[Material to process]

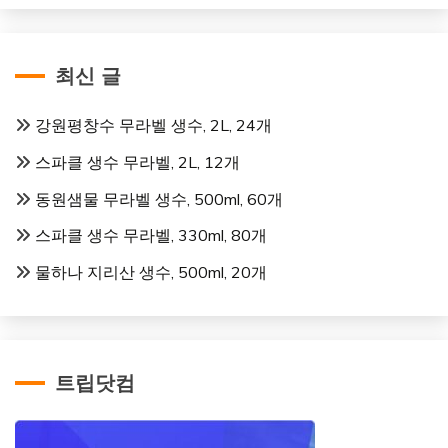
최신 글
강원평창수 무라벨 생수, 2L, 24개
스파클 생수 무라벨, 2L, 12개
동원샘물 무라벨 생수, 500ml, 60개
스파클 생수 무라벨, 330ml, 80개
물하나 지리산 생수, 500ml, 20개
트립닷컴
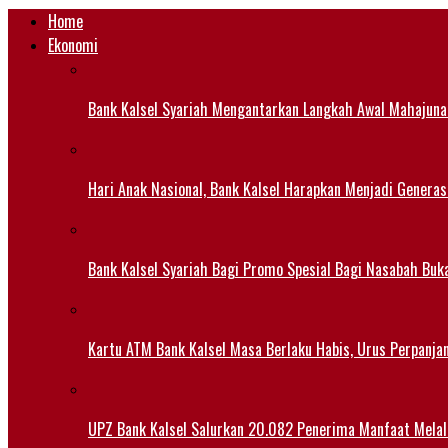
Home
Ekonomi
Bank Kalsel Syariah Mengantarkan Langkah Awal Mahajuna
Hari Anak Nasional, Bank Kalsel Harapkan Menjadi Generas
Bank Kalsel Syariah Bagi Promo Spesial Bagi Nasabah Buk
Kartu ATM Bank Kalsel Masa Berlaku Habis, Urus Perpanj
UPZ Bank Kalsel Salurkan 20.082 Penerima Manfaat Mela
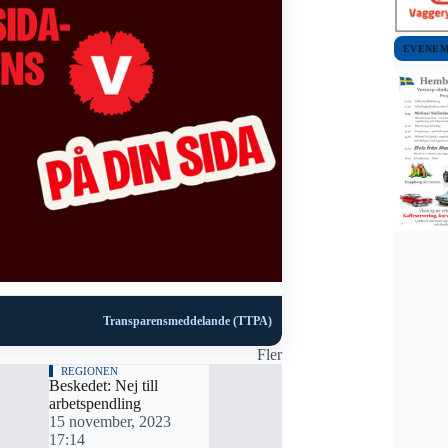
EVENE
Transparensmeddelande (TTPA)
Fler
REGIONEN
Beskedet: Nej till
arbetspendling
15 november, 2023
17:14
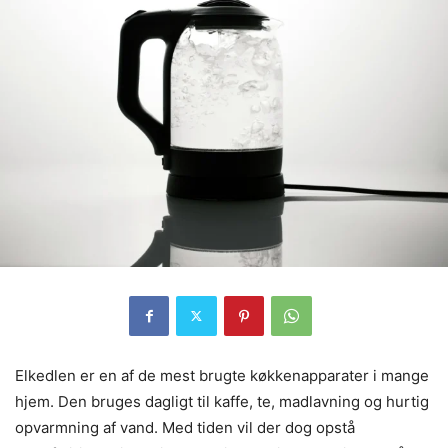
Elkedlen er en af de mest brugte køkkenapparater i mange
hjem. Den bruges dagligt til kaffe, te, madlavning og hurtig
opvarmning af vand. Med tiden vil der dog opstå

[/Material to process]
[Material to process]

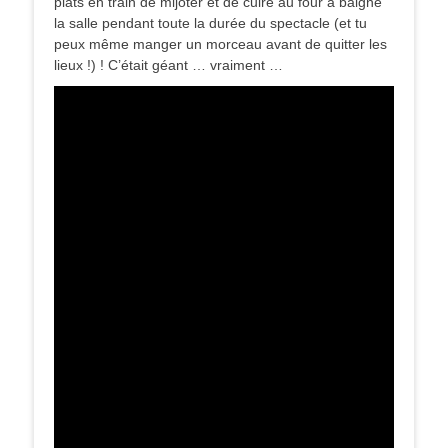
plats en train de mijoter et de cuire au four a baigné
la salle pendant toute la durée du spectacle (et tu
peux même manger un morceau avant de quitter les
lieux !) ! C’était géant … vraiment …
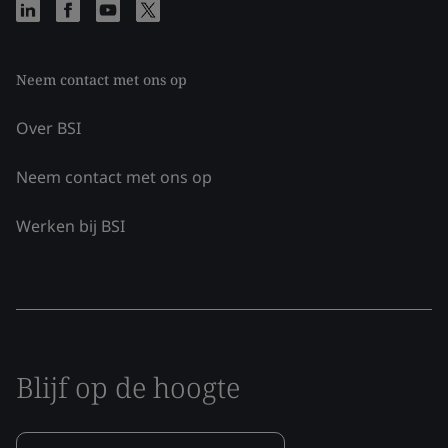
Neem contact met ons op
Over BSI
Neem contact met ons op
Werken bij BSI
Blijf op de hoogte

[/Material to process]
[Material to process]

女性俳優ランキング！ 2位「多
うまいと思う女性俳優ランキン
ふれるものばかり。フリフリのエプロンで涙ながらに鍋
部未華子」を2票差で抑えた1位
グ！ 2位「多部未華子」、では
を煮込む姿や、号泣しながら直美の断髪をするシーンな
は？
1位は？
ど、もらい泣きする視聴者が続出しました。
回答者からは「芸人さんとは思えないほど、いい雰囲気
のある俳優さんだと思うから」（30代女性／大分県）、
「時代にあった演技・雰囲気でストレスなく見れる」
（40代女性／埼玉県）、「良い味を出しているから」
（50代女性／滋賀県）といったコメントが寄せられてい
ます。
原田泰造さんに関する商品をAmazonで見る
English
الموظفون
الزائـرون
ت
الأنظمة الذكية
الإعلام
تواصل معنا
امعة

[/Material to process]

● Required action
Among the lines of the data, identify those with the word "Kalsel". Copy each of them.

● Result of this exercise
Bank Kalsel Syariah Mengantarkan Langkah Awal Mahajuna
Hari Anak Nasional, Bank Kalsel Harapkan Menjadi Generas
Bank Kalsel Syariah Bagi Promo Spesial Bagi Nasabah Buk
Kartu ATM Bank Kalsel Masa Berlaku Habis, Urus Perpanj
UPZ Bank Kalsel Salurkan 20.082 Penerima Manfaat Mela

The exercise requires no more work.